Our two other events were part of the GLF Climate: Frontiers of Change
hybrid conference, which attracted almost 5000 digital participants from 144 countries across 67 plenaries, interactive sessions, launches and climate talks.
This session, dedicated to the ongoing upsurge in desert locust numbers, focused on its connections to the climate crisis. It highlighted how climate feedback loops have played an important role and are responsible for the magnitude of the outbreak. Among recommendations stemming from the session and its accompanying white paper
are the need for an early warning system and innovations in pesticides and biocontrol to prevent future outbreaks, as well as the necessity of factoring not only the fiscal but the entire costs of responses to the environment and human health.
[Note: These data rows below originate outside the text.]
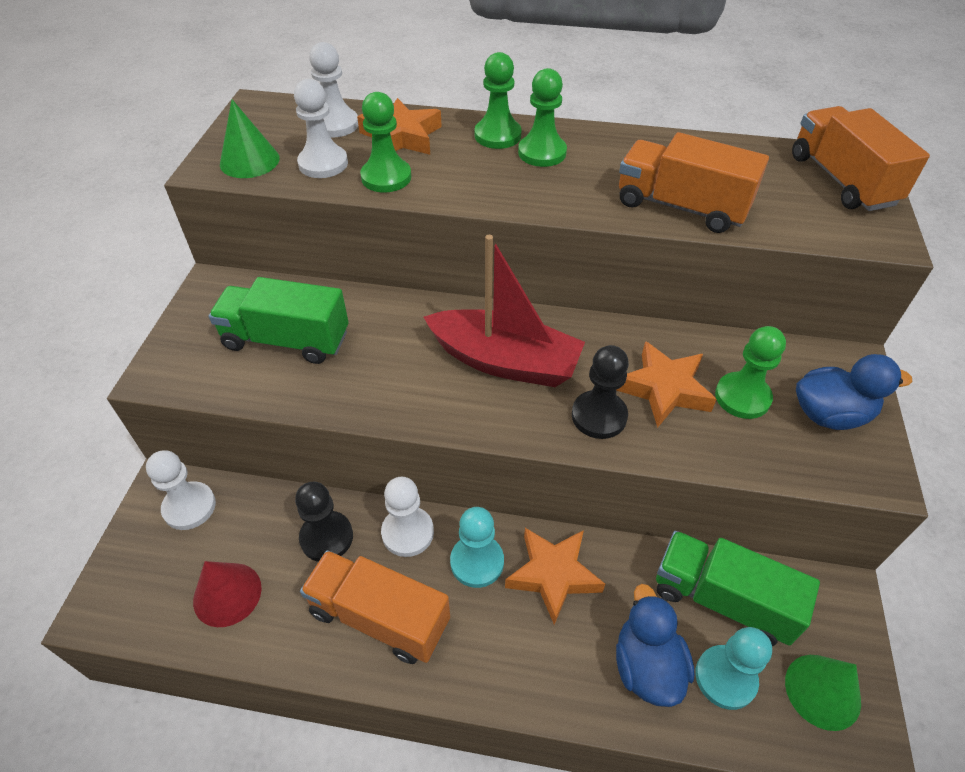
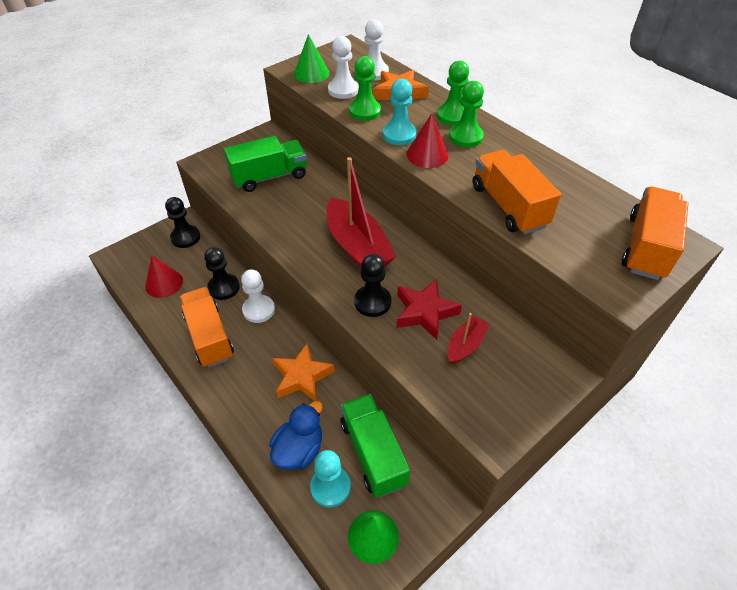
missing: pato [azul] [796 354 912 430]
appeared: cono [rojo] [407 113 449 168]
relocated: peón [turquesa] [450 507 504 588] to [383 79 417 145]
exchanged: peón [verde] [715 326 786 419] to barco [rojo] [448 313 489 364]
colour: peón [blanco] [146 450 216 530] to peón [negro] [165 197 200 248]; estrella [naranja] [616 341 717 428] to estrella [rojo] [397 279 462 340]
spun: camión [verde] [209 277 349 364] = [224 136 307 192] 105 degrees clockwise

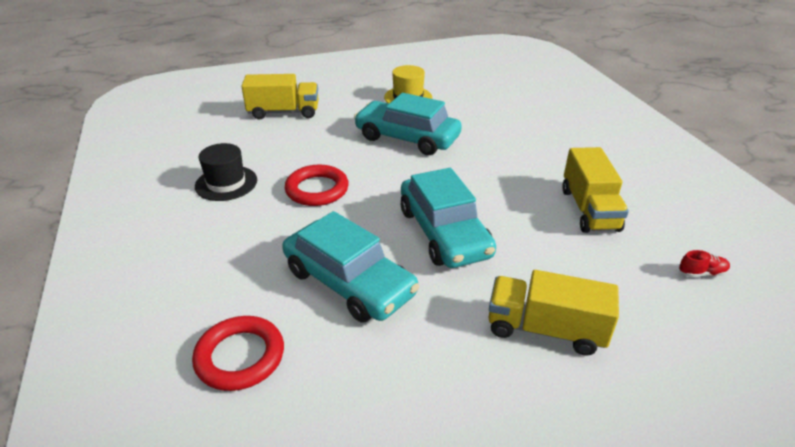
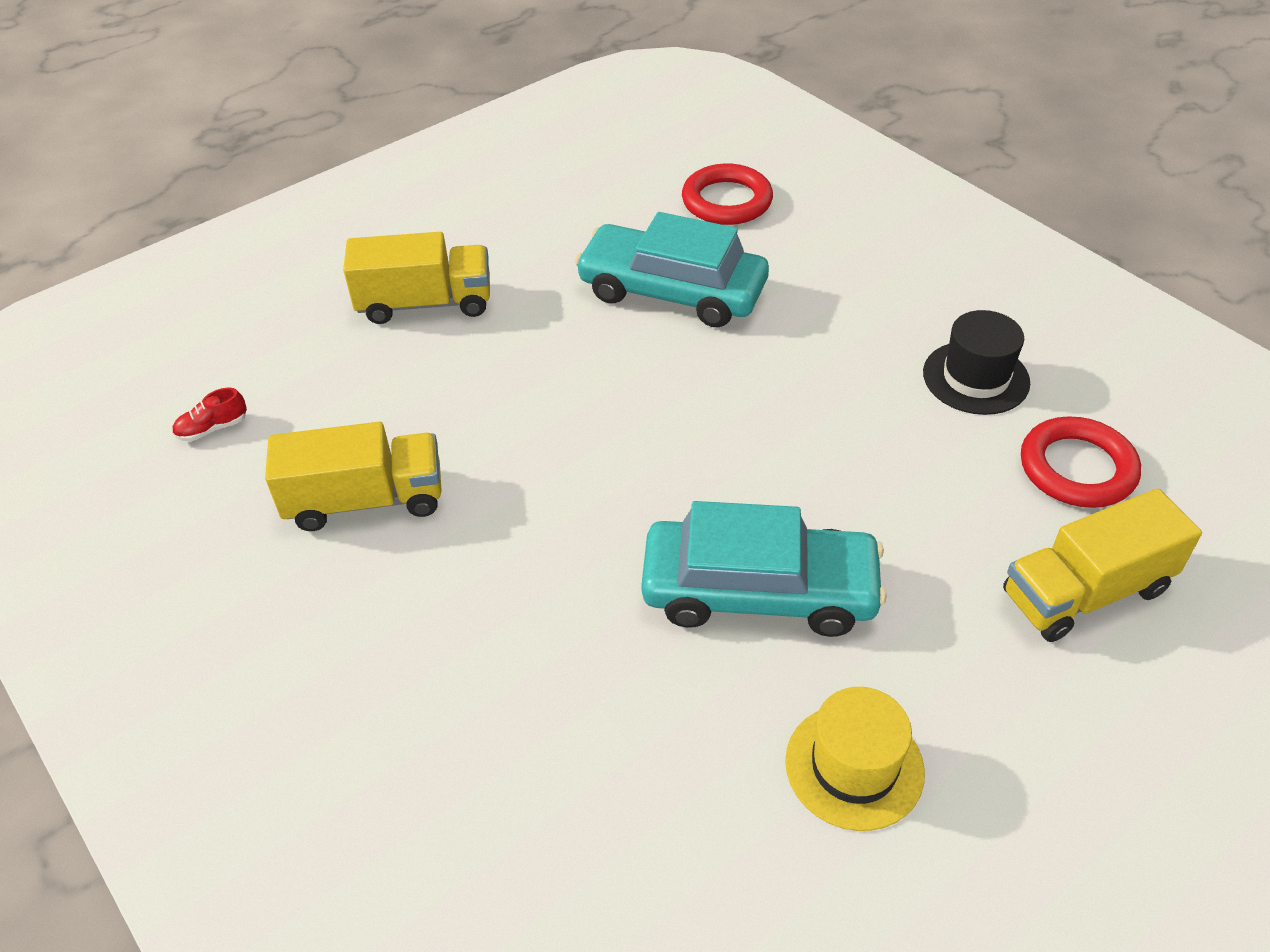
missing: coche [turquesa] [401 168 496 268]
relocated: anillo [rojo] [285 165 349 206] to [1021 417 1141 508]
spun: camión [amarillo] [562 147 629 233] = [265 422 442 531] 105 degrees clockwise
The session further stressed the need for better governance, calling all actors to join effort to learn from the ongoing crisis and work together towards a future paradigm geared towards resilience.
With reports that 92% of countries’ new nationally determined contributions (NDCs)
to the Paris Agreement on climate change now include measures to tackle nature loss, nature-based solutions are now clearly recognised as a foundation for transforming food and agriculture systems to become more sustainable. With nine speakers hailing from farmers' association, government, civil society and science institutions, this session framed agroecology as an ecosystem-based adaptation strategy able to provide multiple benefits. It highlighted the importance of healthy ecosystems to increase the health, wellbeing and adaptive capacities of our societies. A white paper
acting as a rallying call to create alliances for change between the climate and agriculture communities and proposing action at national and global levels has been presented during the session.